You use worker groups to configure a collection of worker nodes. All worker nodes launched from a worker group use the same instance type and configurations. You configure cluster scaling at the worker group level, but can also set a global maximum for CPUs and GPUs for your cluster.

The Anyscale compute config is a superset of the Ray cluster YAML configuration file.

Anyscale scopes compute configs at the Anyscale cloud level. If you need to replicate a compute config to another cloud, you can use the CLI to download the YAML and use it to create a new compute config. See Compute Config API Reference.

Available configurations vary based on where you deploy your Anyscale cloud. See the following pages for cloud-specific details:

note

Serverless clouds (also called Anyscale-hosted clouds) don't support advanced configurations passed through to the underlying infrastructure. You can still configure Ray and Anyscale features such as scheduling priority.

Compute config settings overview

You specify compute configs for the head node, worker nodes, and cluster-wide.

The following sections provide a high-level overview of configuration options in the Anyscale console. You can also specify these options when creating a compute config using the CLI or SDK, or as part of the cluster configuration for your workspace, service, or job. See Compute Config Models.

note

When you launch Ray clusters from the Anyscale CLI, you can use the --compute-config flag to specify a compute config already registered to your Anyscale cloud. To specify a compute config directly with YAML, use the compute_config option in the workspace config, job config, or service config.

Anyscale provides tools to create and manage compute configs scoped to an Anyscale cloud deployment. You can also directly specify your compute config when defining a new cluster. See Create or version a compute config.

Node config

The following settings are common to all nodes in your cluster. Use these options to configure your head node or worker groups.

SettingDescription
Instance typeThe virtual machine instance type used for the node.

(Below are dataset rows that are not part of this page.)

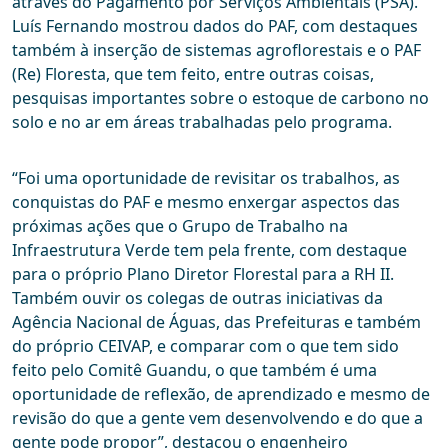
através do Pagamento por Serviços Ambientais (PSA).
Luís Fernando mostrou dados do PAF, com destaques
também à inserção de sistemas agroflorestais e o PAF
(Re) Floresta, que tem feito, entre outras coisas,
pesquisas importantes sobre o estoque de carbono no
solo e no ar em áreas trabalhadas pelo programa.
“Foi uma oportunidade de revisitar os trabalhos, as
conquistas do PAF e mesmo enxergar aspectos das
próximas ações que o Grupo de Trabalho na
Infraestrutura Verde tem pela frente, com destaque
para o próprio Plano Diretor Florestal para a RH II.
Também ouvir os colegas de outras iniciativas da
Agência Nacional de Águas, das Prefeituras e também
do próprio CEIVAP, e comparar com o que tem sido
feito pelo Comitê Guandu, o que também é uma
oportunidade de reflexão, de aprendizado e mesmo de
revisão do que a gente vem desenvolvendo e do que a
gente pode propor”, destacou o engenheiro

Instance types are specific to the cloud. The Anyscale console uses shorthand for instance types to highlight the size CPU and GPU on the instance.
Instance configNode-specific configurations that override cluster-wide configurations. These settings are cloud-specific and passed to the cloud provider to further customize the virtual machine.
Ray configSpecify custom resource rules to control how Ray schedules tasks and actors on your nodes.

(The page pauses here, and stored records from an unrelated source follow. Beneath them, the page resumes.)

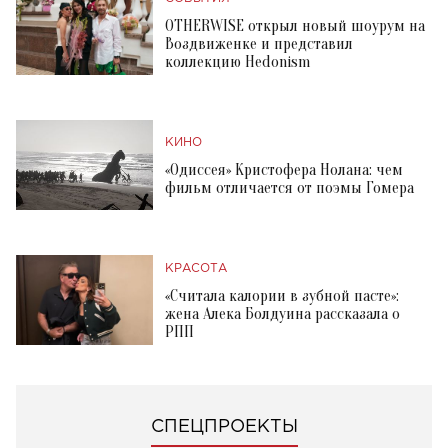
OTHERWISE открыл новый шоурум на
Воздвиженке и представил
коллекцию Hedonism
КИНО
«Одиссея» Кристофера Нолана: чем
фильм отличается от поэмы Гомера
КРАСОТА
«Считала калории в зубной пасте»:
жена Алека Болдуина рассказала о
РПП
СПЕЦПРОЕКТЫ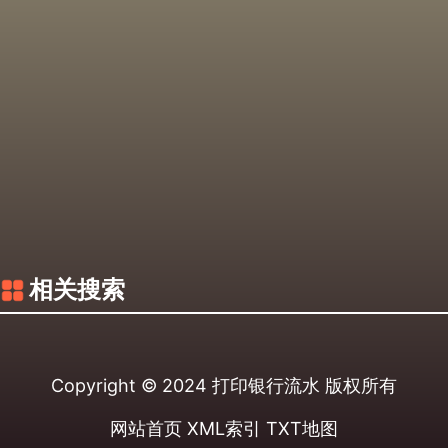
相关搜索
Copyright © 2024
打印银行流水
版权所有
网站首页
XML索引
TXT地图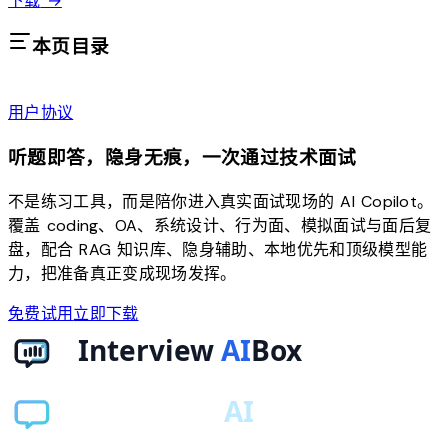
下载
→
本页目录
用户协议
听题即答，隐身无痕，一次通过技术面试
不是练习工具，而是陪你进入真实面试现场的 AI Copilot。
覆盖 coding、OA、系统设计、行为面、模拟面试与面后复
盘，配合 RAG 知识库、隐身辅助、本地优先和顶级模型能
力，把准备真正变成现场发挥。
免费试用
立即下载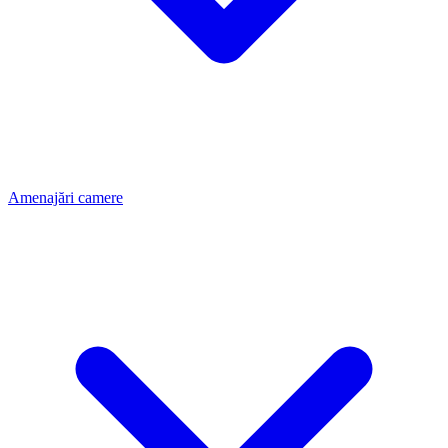
Amenajări camere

Worker nodes scaling config

Use the following settings to control scaling behaviors for worker groups:

SettingDescription
AutoscalingEnable autoscaling to allow Ray to dynamically scale your cluster between the specified minimum and maximum number of nodes. If you disable autoscaling, your cluster deploys with the specified number of nodes.
Scale withSpecify how you want Anyscale to use spot instances when adding nodes to the cluster. Choose from Spot instances, On-demand instances, or Spot first, fall back to on-demand.

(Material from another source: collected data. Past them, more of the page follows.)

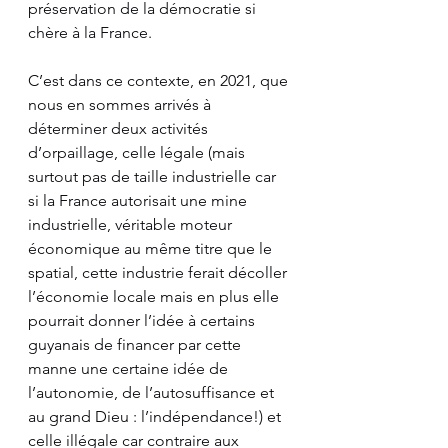
préservation de la démocratie si 
chère à la France.  
C’est dans ce contexte, en 2021, que 
nous en sommes arrivés à 
déterminer deux activités 
d’orpaillage, celle légale (mais 
surtout pas de taille industrielle car 
si la France autorisait une mine 
industrielle, véritable moteur 
économique au même titre que le 
spatial, cette industrie ferait décoller 
l’économie locale mais en plus elle 
pourrait donner l’idée à certains 
guyanais de financer par cette 
manne une certaine idée de 
l’autonomie, de l’autosuffisance et 
au grand Dieu : l’indépendance!) et 
celle illégale car contraire aux 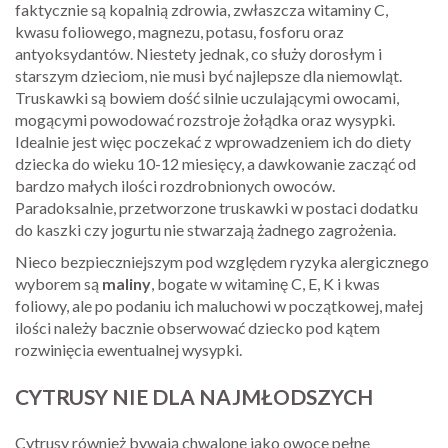
faktycznie są kopalnią zdrowia, zwłaszcza witaminy C,
kwasu foliowego, magnezu, potasu, fosforu oraz
antyoksydantów. Niestety jednak, co służy dorosłym i
starszym dzieciom, nie musi być najlepsze dla niemowląt.
Truskawki są bowiem dość silnie uczulającymi owocami,
mogącymi powodować rozstroje żołądka oraz wysypki.
Idealnie jest więc poczekać z wprowadzeniem ich do diety
dziecka do wieku 10-12 miesięcy, a dawkowanie zacząć od
bardzo małych ilości rozdrobnionych owoców.
Paradoksalnie, przetworzone truskawki w postaci dodatku
do kaszki czy jogurtu nie stwarzają żadnego zagrożenia.
Nieco bezpieczniejszym pod względem ryzyka alergicznego
wyborem są
maliny
, bogate w witaminę C, E, K i kwas
foliowy, ale po podaniu ich maluchowi w początkowej, małej
ilości należy bacznie obserwować dziecko pod kątem
rozwinięcia ewentualnej wysypki.
CYTRUSY NIE DLA NAJMŁODSZYCH
Cytrusy również bywają chwalone jako owoce pełne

Cluster config advanced settings

Use the following settings to configure cluster-wide behavior:

SettingDescription
RegionThe region used to deploy your cluster. Maps to the region of your Anyscale cloud.
Allowed zonesThe zones within the specified region that Anyscale searches for available compute.
Enable cross-zone scalingEnable this option to allow Anyscale to scale your cluster by adding nodes across multiple available zones.
Maximum CPUsSpecify the total limit for the number of CPUs that Anyscale can add to your cluster across all worker groups.
Maximum GPUsSpecify the total limit for the number of GPUs that Anyscale can add to your cluster across all worker groups.
Instance configCluster-wide configurations passed to the cloud provider and used while deploying all nodes. If you specify a setting at both the cluster and node level, the node config overrides the cluster config.
Advanced featuresAdditional cluster-wide settings for Ray or Anyscale settings.

Supported instance types

When deployed on cloud VMs, Anyscale supports a wide variety of instance types. For a full list, visit Supported Machine Types.

On machine pool and Kubernetes deployments, instance types are defined and managed by cloud administrators.